Mendenhall’s second case study focused on an Indian woman named Meena who experienced frequent abuse from her mother-in-law at an early age, and when she was eventually diagnosed with diabetes, her daughter-in-law told her to not worry about it because everyone had diabetes. 

“[Meena and her family] paid for Ayurvedic medicine when they could. Overcrowding in government hospitals caused stress and private clinics were too expensive. Meena found diabetes was common and accepted among her family and friends,” she said. 

Mendenhall’s third case study was about a woman named Flory from Soweto, South Africa who fell into a deep depression after her father passed away unexpectedly and her brother died. She stated that after losing a significant amount of weight due to inadequate diet, Flory was diagnosed with diabetes. 

“In many narratives, people have experienced stress throughout their lives, but at one critical point there was a crisis,” she said. “When stress becomes too compounded, the stress linked to that period of time is also linked to chronic illness.”
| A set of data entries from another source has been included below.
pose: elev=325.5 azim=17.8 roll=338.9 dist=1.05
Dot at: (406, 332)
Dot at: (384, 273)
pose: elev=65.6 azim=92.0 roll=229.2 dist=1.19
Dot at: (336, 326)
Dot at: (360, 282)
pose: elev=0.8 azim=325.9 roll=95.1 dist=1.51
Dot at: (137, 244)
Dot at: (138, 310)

Mendenhall’s fourth and final case study discussed a woman named Esther from Kenya who had to pay out-of-pocket for the diabetes screen and for her prescribed insulin. She explained that for Esther, paying for insulin seemed outlandish when she she had no electricity and no refrigerator. As insulin is not free, many of the diabetic individuals who Mendenhall interviewed reported often resorting to rationing insulin, taking it only when they felt especially bad.
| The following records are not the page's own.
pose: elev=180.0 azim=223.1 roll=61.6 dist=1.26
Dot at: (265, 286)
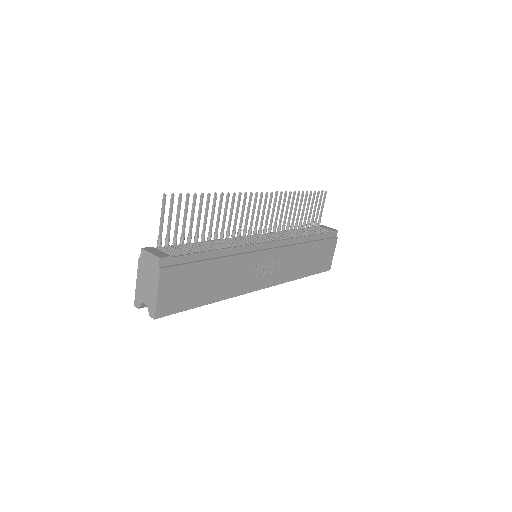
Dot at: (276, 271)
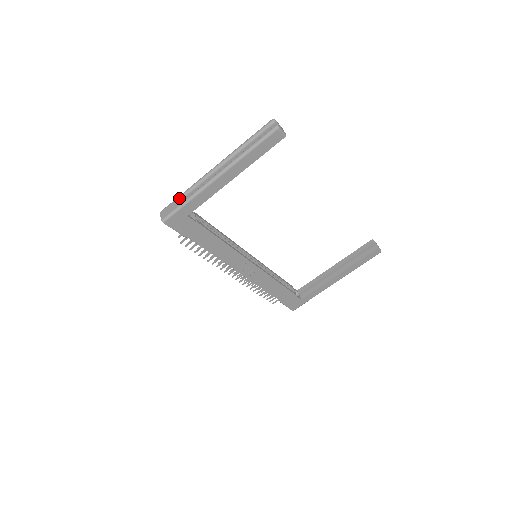
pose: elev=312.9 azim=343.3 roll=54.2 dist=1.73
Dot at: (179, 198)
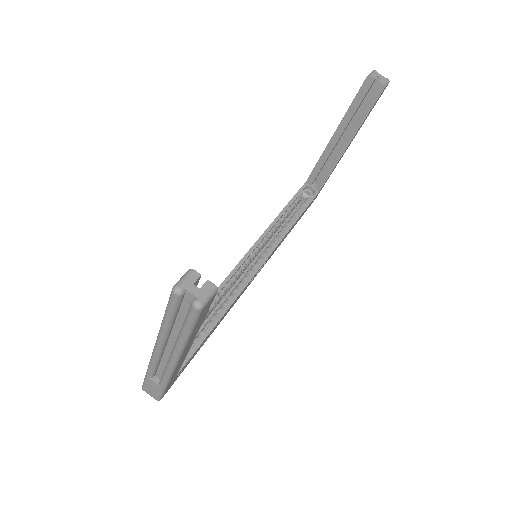
Dot at: (149, 381)
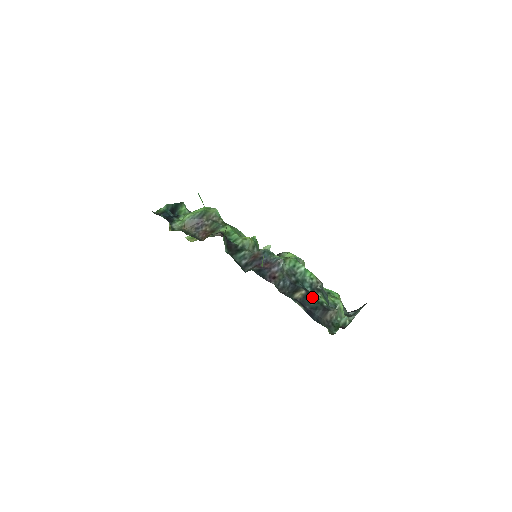
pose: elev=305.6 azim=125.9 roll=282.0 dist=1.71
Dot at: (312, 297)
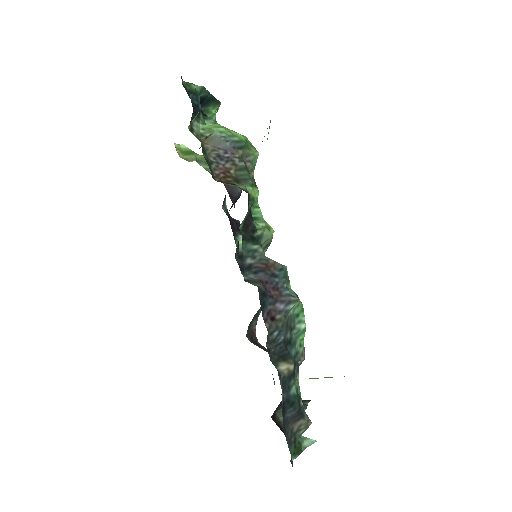
Dot at: (295, 381)
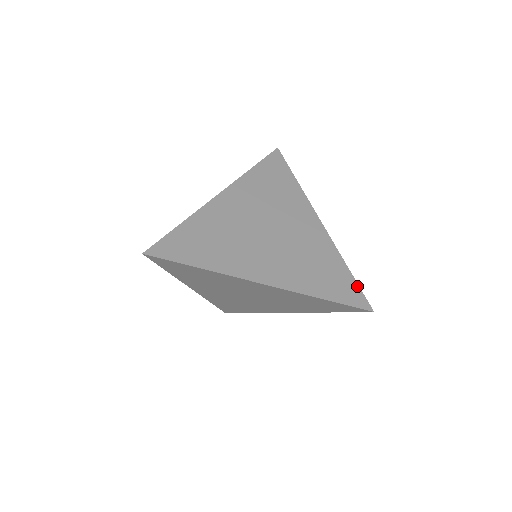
At the end of the talk, an audience member from the SBI Program asked Mendenhall about the impact of resilience in diabetes outcomes.  

Mendenhall answered by drawing similarities between the role of resilience and that of community.

“Resilience is experienced differently from place to place. When people talk about resilience, they talk about it in collective terms. It’s more of a collective hope,” she said. “Resilience is incredibly important... for well-being... and emotional balance.”